DCAB Talks

Jul 27, 2014

Sunday, 27 July 2014 | National Press Club

Presentation by Neal Walker, UN Resident Coordinator

A very good morning to all our friends from the media

Thank you for inviting me to address the newly elected committee of the Diplomatic Correspondents Association of Bangladesh.


  • As you know, Bangladesh became a full and proud member of UN on 17 September 1974. 2014 is the 40th Anniversary year of UN-Bangladesh partnership -- a partnership that is built on mutual trust and respect. I am excited to share some aspects of this longstanding engagement today.
  • Let me briefly introduce the United Nations to you. As you know, the search for stable peace after the world war was the chief inspiration for establishing the UN. The Charter of the United Nations was signed on 26 June 1945, in San Francisco and came into force on 24 October 1945.
    • The charter represents the core values of modern society, peace, human rights, gender equity, rule of law and economic and social progress. The Charter, the collective resolve of “the people of the United Nations” reflects profound principles that are still relevant today.
  • One of the key objectives of the UN was to “save succeeding generations from the plague of war” and it was the UN Security Council’s responsibility to achieve this objective.
  • Another principle role of the UN is to “promote social progress and better standards of life in larger freedom”. Multiple UN agencies are created to support member states to attain such social progress and better standards of life.
  • In addition, the Universal Declaration of Human Rights establishes clear entitlement of all citizens to basic rights across a broad spectrum of areas.
  • From its creation, Bangladesh accepted these principles as a powerful guiding force both for its national development and for its contribution to international peace, security and development. It is fair to state that Bangladesh has been a great partner of the UN, in the best sense of the word.
Bangladesh and world peace

  • Bangladesh joined the efforts with the UN Iran-Iraq Military Observer Group (UNIMOG) in 1988. That was the year when UN Peacekeeping Operation received global recognition and was awarded the Nobel Peace Prize.

§ Given information
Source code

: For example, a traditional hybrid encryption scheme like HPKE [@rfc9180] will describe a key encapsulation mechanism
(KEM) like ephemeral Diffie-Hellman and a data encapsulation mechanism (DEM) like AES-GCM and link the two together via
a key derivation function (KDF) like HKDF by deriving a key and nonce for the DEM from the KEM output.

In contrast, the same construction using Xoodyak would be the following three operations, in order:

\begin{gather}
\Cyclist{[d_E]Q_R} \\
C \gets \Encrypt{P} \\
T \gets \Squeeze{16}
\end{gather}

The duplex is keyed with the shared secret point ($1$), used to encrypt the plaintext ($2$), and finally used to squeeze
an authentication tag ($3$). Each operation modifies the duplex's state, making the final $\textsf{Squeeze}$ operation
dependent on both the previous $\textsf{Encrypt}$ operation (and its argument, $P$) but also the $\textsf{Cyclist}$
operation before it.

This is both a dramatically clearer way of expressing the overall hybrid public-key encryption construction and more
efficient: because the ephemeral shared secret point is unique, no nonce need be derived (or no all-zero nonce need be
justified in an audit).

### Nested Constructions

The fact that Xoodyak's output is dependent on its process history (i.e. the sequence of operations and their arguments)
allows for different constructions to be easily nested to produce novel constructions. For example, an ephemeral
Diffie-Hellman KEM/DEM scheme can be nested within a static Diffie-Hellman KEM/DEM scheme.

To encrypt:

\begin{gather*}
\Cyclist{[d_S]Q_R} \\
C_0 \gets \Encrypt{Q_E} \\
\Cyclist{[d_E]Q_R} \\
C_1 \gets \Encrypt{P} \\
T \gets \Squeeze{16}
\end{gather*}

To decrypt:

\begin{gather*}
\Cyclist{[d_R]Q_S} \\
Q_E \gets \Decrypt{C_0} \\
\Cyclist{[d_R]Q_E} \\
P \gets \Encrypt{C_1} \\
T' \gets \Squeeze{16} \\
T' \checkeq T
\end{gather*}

§ Parts of the exercise
• 1. Extract the passage of the UN address from "Sunday, 27 July" up to and including "Association of Bangladesh.", copying it word for word.
• 2. Pull out every line of the entries that contains the string "scheme", treating uppercase and lowercase letters as different.

§ Responses to the exercise
• 1.
Sunday, 27 July 2014 | National Press Club

Presentation by Neal Walker, UN Resident Coordinator

A very good morning to all our friends from the media

Thank you for inviting me to address the newly elected committee of the Diplomatic Correspondents Association of Bangladesh.

• 2.
: For example, a traditional hybrid encryption scheme like HPKE [@rfc9180] will describe a key encapsulation mechanism
Diffie-Hellman KEM/DEM scheme can be nested within a static Diffie-Hellman KEM/DEM scheme.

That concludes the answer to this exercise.